FDA Moves Beyond COVID-19, But Impacts on COVID-19 Era Clinical Trials Remain

On September 18, 2023, FDA published an updated, final iteration of guidance for immediate implementation entitled, “Considerations for the Conduct of Clinical Trials of Medical Products During Major Disruptions Due to Disasters and Public Health Emergencies.”  This final guidance replaces and supersedes the March 2020 guidance entitled, “Conduct of Clinical Trials of Medical Products During the COVID-19 Public Health Emergency.”  The new guidance is meant to expand the earlier’s scope to emergencies outside of the COVID-19 pandemic including but not limited to disasters and public health emergencies such as hurricanes, earthquakes, military conflicts, infectious disease outbreaks, or bioterrorist attacks.

In general, both of these guidances provide recommendations for sponsors to consider and analyze when a disaster (e.g., hurricane) or public health emergency (e.g., pandemic) strikes, causing a major disruption to the conduct of a clinical trial.  For example, a disaster or public health emergency may lead to clinical trial disruptions via population quarantines, travel restrictions, various interruptions to the supply chain, and other logistical issues.  The recommendations provided by the final guidance, and largely included in its previous iteration, center around ensuring the safety of the clinical trial subjects, maintaining adherence with good clinical practice, and limiting the risk to the integrity of the clinical trial (i.e., protecting the clinical trial’s goal of continuing to produce valid data to support eventual regulatory decision-making).

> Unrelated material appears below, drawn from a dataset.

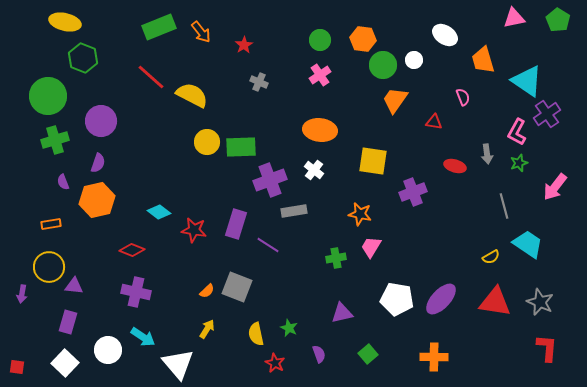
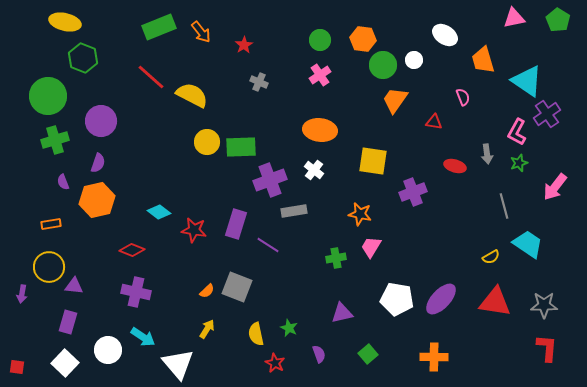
gray star at (540, 302): moved 4 px right, 3 px down; rotated 24 degrees counterclockwise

The final guidance largely subsumes the COVID-19-specific guidance with a handful of updates.  First, as previously discussed, FDA broadened the ambit of the final guidance to apply to disasters and public health emergencies generally.  The other major changes come in the appendix which provides a series of questions and answers, including the removal or update of outdated questions (i.e., those specifically related to the COVID-19 public health emergency).  In addition, the final guidance clarifies and expounds upon its previous recommendations, including several potential logistical concerns (e.g., shipment of and charging for investigational product) and a risk-based evaluation for monitoring clinical trial sites and subjects.

While it makes sense for FDA to apply its learnings and considerations to other public health emergencies beyond COVID-19, the shift in focus comes at a time when many medical product programs are still reeling from the effects of the pandemic on their previous or even still-ongoing clinical trials.  Trials that were adapting (or not) in real time due to the emergent nature of the pandemic experienced real, lasting COVID-19 disruptions affecting everything from adherence to study protocols, impacts confounding safety and efficacy evaluation to different degrees at different periods, and less-than-ideal fixes to ongoing protocols and statistical analysis plans in an attempt to protect participants and study personnel.  In our experience, these programs are the ones that seem to be left behind, as FDA has been uncertain of how to handle the results from these COVID-19 era studies.

In the case of trials for orphan drugs, this is particularly concerning because there is often already difficulty in interpreting clinical trial results to establish effectiveness due to the common challenges inherent in rare disease drug development.  Layering on COVID-19 impacts, and the added uncertainty they impart, many of those trials were deemed uninterpretable or negative conclusions of effectiveness were drawn.  This can be the death knell for some rare diseases, as over 95% do not have even a single FDA-approved therapy, so a failure of one program can result in a departure of investment interest by other companies.  While individual sponsors continue to discuss these COVID-19 impacts on orphan drugs in development with FDA, we hope that the Agency will consider the specific impacts on rare disease drug development in future public health emergencies.  There are already enough unique challenges these rare disease drug development programs face, and every patient that participates in clinical trials is precious, so we owe it to them to find a more holistic approach to salvaging clinical trials that are impacted by public health emergencies.